Some Properties Are Houses.
This One Is a Life.
Imagine waking up on a Sunday morning. The coffee is already brewing. You walk out the back door in your slippers, cross the deck, and collect a handful of warm, fresh eggs straight from your own chickens. You crack them into a cast-iron skillet on your Viking range while the stone fireplace crackles in the background. This isn't a vacation. This is Tuesday.
That's the life waiting for you at 1307 Oakridge Farm Hwy — a lovingly restored 1870s estate tucked just off I-77 in Mooresville, NC, minutes from NASCAR country, Lake Norman, and the energy of Charlotte, yet completely removed from the noise of the world.
The moment you turn down the gravel drive, something shifts. The pressure of the day lifts. The cedar-wrapped porch stretches out to greet you, string lights swaying, wicker chairs waiting. You sit down and realize — this is what you've been working toward.
Inside, the great room is the kind of space that makes people stop mid-sentence. Vaulted knotty pine ceilings rise above you. A floor-to-ceiling stone fireplace anchors the room. The farm table seats ten, and on a Friday night with the right people around it, there's nowhere else on earth you'd rather be.
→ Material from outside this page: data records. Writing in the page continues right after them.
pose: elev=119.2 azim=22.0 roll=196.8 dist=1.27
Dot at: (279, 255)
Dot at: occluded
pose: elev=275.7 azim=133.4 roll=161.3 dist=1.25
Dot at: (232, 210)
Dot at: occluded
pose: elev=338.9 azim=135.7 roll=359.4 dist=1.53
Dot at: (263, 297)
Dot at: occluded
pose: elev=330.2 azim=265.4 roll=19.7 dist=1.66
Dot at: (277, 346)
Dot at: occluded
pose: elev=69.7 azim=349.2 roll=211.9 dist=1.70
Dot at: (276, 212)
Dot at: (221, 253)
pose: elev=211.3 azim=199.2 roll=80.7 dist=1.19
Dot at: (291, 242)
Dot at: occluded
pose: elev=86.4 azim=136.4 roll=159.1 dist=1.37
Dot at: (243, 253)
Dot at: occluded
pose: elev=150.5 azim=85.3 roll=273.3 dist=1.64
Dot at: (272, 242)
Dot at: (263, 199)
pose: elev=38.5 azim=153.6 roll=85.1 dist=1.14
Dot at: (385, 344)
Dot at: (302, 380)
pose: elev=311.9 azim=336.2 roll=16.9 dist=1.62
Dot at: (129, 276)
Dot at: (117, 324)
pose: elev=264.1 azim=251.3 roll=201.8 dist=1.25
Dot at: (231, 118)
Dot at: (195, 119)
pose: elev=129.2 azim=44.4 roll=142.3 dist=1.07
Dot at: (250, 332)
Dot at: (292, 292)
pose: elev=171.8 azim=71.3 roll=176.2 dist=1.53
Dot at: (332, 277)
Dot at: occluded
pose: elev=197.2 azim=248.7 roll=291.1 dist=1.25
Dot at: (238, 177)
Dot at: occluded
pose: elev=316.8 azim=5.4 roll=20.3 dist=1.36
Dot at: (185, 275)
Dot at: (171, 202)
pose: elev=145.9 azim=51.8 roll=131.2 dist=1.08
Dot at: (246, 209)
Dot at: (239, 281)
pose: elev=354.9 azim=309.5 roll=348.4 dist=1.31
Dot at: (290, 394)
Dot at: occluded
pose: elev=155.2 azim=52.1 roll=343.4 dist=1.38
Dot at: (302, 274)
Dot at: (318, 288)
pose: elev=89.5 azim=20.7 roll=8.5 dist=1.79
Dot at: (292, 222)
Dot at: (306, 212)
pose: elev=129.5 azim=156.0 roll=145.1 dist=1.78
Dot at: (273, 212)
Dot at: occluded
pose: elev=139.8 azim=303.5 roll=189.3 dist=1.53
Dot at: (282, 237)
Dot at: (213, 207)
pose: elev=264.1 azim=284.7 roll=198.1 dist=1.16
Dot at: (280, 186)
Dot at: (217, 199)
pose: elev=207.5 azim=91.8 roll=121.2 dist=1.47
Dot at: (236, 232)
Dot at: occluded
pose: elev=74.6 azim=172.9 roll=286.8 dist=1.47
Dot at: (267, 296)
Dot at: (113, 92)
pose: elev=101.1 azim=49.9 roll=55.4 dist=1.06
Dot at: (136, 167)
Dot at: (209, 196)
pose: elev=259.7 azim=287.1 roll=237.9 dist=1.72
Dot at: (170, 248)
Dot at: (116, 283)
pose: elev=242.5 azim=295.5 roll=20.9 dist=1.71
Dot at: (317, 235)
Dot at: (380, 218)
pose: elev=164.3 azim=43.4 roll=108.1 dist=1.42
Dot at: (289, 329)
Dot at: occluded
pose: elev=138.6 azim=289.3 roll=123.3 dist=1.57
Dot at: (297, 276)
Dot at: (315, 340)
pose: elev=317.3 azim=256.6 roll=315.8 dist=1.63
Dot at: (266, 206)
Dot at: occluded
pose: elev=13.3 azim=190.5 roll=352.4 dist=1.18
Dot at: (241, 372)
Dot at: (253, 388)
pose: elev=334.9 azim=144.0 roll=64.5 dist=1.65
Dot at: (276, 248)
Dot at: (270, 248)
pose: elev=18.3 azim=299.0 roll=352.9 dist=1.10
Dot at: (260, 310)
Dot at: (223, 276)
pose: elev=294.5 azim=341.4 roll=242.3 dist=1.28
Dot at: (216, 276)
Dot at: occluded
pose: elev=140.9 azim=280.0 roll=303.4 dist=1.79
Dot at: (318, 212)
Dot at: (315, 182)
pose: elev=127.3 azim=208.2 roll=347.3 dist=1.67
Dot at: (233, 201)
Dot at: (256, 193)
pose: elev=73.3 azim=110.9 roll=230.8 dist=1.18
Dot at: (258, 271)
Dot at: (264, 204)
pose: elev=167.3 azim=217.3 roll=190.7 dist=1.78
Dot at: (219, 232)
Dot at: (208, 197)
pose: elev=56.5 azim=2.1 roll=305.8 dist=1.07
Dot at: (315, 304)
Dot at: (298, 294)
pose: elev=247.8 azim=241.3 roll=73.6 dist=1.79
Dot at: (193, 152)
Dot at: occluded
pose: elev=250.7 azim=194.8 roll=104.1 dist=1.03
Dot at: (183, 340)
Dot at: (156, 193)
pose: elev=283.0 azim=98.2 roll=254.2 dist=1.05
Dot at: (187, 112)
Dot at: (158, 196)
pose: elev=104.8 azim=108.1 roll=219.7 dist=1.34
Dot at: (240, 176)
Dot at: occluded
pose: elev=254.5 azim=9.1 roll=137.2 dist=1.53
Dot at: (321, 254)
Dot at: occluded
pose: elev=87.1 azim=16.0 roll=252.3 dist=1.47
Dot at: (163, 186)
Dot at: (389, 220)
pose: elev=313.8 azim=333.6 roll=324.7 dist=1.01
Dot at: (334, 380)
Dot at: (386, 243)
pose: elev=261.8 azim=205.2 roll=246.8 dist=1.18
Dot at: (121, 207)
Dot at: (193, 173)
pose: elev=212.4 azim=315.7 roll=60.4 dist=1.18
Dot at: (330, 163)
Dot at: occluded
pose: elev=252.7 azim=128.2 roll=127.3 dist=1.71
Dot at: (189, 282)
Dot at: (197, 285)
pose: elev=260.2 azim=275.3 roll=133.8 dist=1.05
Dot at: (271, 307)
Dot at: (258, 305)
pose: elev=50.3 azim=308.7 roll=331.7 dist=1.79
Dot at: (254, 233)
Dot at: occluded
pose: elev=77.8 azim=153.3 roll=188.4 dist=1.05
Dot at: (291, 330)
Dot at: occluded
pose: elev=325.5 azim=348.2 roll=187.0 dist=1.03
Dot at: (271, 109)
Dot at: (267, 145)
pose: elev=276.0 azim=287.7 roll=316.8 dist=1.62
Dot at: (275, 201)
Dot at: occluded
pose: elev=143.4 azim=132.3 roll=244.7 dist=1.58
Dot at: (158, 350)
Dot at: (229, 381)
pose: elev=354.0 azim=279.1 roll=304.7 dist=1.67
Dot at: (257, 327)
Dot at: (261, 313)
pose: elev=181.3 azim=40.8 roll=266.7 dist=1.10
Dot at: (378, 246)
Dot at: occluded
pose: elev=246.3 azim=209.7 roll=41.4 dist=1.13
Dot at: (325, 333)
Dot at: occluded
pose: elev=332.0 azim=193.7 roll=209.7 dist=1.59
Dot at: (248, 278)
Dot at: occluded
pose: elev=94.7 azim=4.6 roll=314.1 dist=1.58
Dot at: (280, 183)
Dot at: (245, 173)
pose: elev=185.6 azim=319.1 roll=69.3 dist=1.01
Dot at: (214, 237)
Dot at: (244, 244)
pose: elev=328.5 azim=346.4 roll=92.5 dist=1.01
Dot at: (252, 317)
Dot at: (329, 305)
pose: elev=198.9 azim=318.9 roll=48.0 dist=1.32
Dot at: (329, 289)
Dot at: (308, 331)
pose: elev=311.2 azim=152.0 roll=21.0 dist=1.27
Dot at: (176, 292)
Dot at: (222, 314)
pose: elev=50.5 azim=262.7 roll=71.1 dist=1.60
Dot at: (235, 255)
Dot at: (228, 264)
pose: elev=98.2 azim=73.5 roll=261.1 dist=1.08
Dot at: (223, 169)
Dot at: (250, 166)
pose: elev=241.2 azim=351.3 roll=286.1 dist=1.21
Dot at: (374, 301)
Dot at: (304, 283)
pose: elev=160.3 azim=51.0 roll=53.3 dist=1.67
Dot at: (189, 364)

The kitchen behind it is a chef's dream — Viking range, double-door refrigerator, warming drawer, built-in steamer, convection oven. It wasn't designed for heating up leftovers. It was designed for feeding people you love.
The master suite is your sanctuary. Stone fireplace. Knotty pine walls. An en-suite spa bath with a sculptural soaking tub that practically demands you slow down. The guest rooms upstairs carry that same warmth — styled, intentional, and ready for company whenever you want it.
Out back, 1,500 square feet of composite deck overlooks 13 acres of permanently protected land. Your hot tub. Your pergola. Your grill. Your fire pit. No neighbors looking in. No HOA telling you what to do. Just you, the trees, the dogwoods in bloom, and all the space in the world to breathe.
"Once you're inside, you'll understand exactly why this family stayed for 11 years — and exactly why it breaks their hearts to leave."